Friday, 10 de May de 2024 ISSN 1519-7670 - Ano 24 - nº 1287

O jogo dos simulacros

 

O Brasil está passando por um período de grandes mudanças, produziu recentemente um dos mais impressionantes processos de mobilidade social de que se tem notícia, comemora a longevidade do regime democrático, mas segue sendo o país das fantasias.

Enquanto completa apressadamente os preparativos para a Conferência das Nações Unidas para o Desenvolvimento Sustentável, a Rio+20, o país assiste passivamente a ação subterrânea de parlamentares que se dedicam a tornar letra morta a legislação de proteção do patrimônio ambiental.

Ao mesmo tempo em que representantes do que há de mais atrasado na economia rural se movem no escuro para fazer valer seus interesses, outros personagens das sombras tentam evitar que a Justiça altere o jogo de favores que transformou a política nacional em um grande negócio.

Discute-se na imprensa as circunstâncias em que serão julgados os acusados no escândalo que ocupa permanentemente o noticiário há sete anos, enquanto outros casos de corrupção envolvendo autoridades importantes vêm e vão nas primeiras páginas e nos noticiosos de maior destaque.

Interesses particulares

Na luta por convencer o público, personagens polêmicos são chamados a expor suas razões, o que acaba compondo um quadro ainda mais confuso para quem não acompanha em detalhes cada um desses acontecimentos.

Apresentando as visões parciais de cada um dos interesses envolvidos, a imprensa parece contemplar todas as versões, mas na verdade o que produz é um mosaico irregular, que será lido conforme as crenças preexistentes.

Assim, a edição de segunda-feira (11/6) da Folha de S. Paulo, por exemplo, traz duas entrevistas que, cruzadas pelo leitor, criam mais desconfianças do que compreensão dos fatos.

Numa delas, o governador de Goiás, Marconi Perillo, pressionado pelas evidências de seu envolvimento com o bicheiro Carlos Cachoeira, tenta empurrar para o ex-presidente Lula da Silva a causa de suas angústias, insinuando de maneira explícita que as acusações que lhe fazem são parte do jogo político, do qual ele seria apenas uma vítima.

Em outra reportagem, na mesma edição, o ex-ministro da Justiça Marcio Thomaz Bastos, que como advogado defende um dos réus do processo do “mensalão”, acusa a imprensa de haver tomado partido no caso, fazendo “publicidade opressiva” contra os acusados.

Tanto Perillo como Bastos verbalizam uma circunstância que todo leitor atento de jornais e revistas e toda a audiência de telejornais que não esteja alienada pode perceber: o chamado espaço público, onde se desenvolvem as relações de comunicação, está contaminado por filtros que desviam a verdade, como os raios de luz que atravessam os líquidos.

O filtro é a mídia, e os personagens que têm algo a perder ou a ganhar nesses jogos se tornam mais ou menos relevantes conforme a habilidade que possuem de movimentar essas lentes.
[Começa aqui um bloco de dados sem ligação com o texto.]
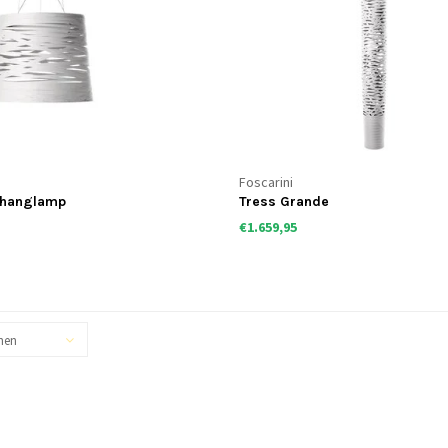
Foscarini
 hanglamp
Tress Grande
€1.659,95
hen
Assim, o que chega ao público é quase sempre uma combinação de interesses muito particulares.

Brasil real

Ao insinuar que o ex-presidente Lula da Silva pode manipular ministros do Supremo Tribunal Federal em favor dos acusados no caso “mensalão”, o governador Perillo está contribuindo para minar a credibilidade do Judiciário.
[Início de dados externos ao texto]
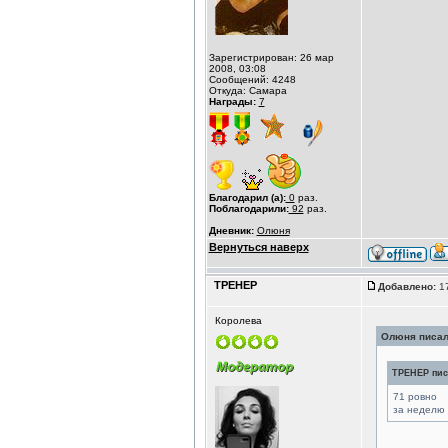
Зарегистрирован: 26 мар
2008, 03:08
Сообщений: 4248
Откуда: Самара
Награды:
7
Благодарил (а):
0
раз.
Поблагодарили:
92
раз.
Дневник:
Олюня
Вернуться наверх
ТРЕНЕР
Добавлено:
17
Королева
Олюня писал(
ТРЕНЕР писа
71 ровно
за неделю 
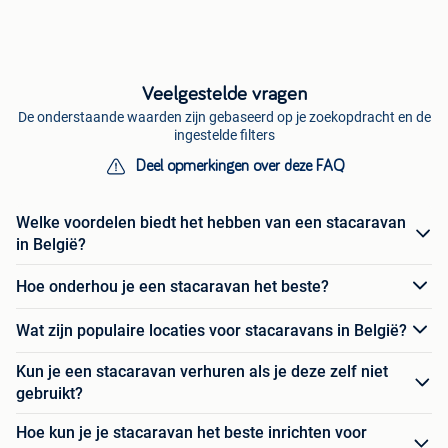
Veelgestelde vragen
De onderstaande waarden zijn gebaseerd op je zoekopdracht en de
ingestelde filters
Deel opmerkingen over deze FAQ
Welke voordelen biedt het hebben van een stacaravan
in België?
Hoe onderhou je een stacaravan het beste?
Wat zijn populaire locaties voor stacaravans in België?
Kun je een stacaravan verhuren als je deze zelf niet
gebruikt?
Hoe kun je je stacaravan het beste inrichten voor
Quando afirma que a imprensa pressiona o STF e reduz o espaço de defesa dos acusados, o ex-ministro Bastos acaba amplificando a crença de que os magistrados podem ser influenciados pela mídia, embora formalmente faça questão de elogiar os ministros da Suprema Corte, afirmando que são capazes de fazer um julgamento técnico que se aproxime o mais possível da justiça.

Os jogos de poder são sempre conduzidos por uma retórica que deixa a verdade de fora. Para os protagonistas dessas disputas, falsear os acontecimentos é parte das regras: na política brasileira, há muito se sabe que tudo é dissimulação. Até mesmo as disputas partidárias, nas quais entram em confronto supostas representações da diversidade ideológica, passaram a ser um simulacro sob o qual se escondem interesses muito particulares.

Se a imprensa há muito deixou o papel da neutralidade – se é que algum dia chegou a cumpri-lo – é de se questionar se ainda existe a possibilidade da mediação.

O Brasil oficial estará discursando na Rio+20, enquanto o Brasil real recompõe seus interesses nos gabinetes de Brasília.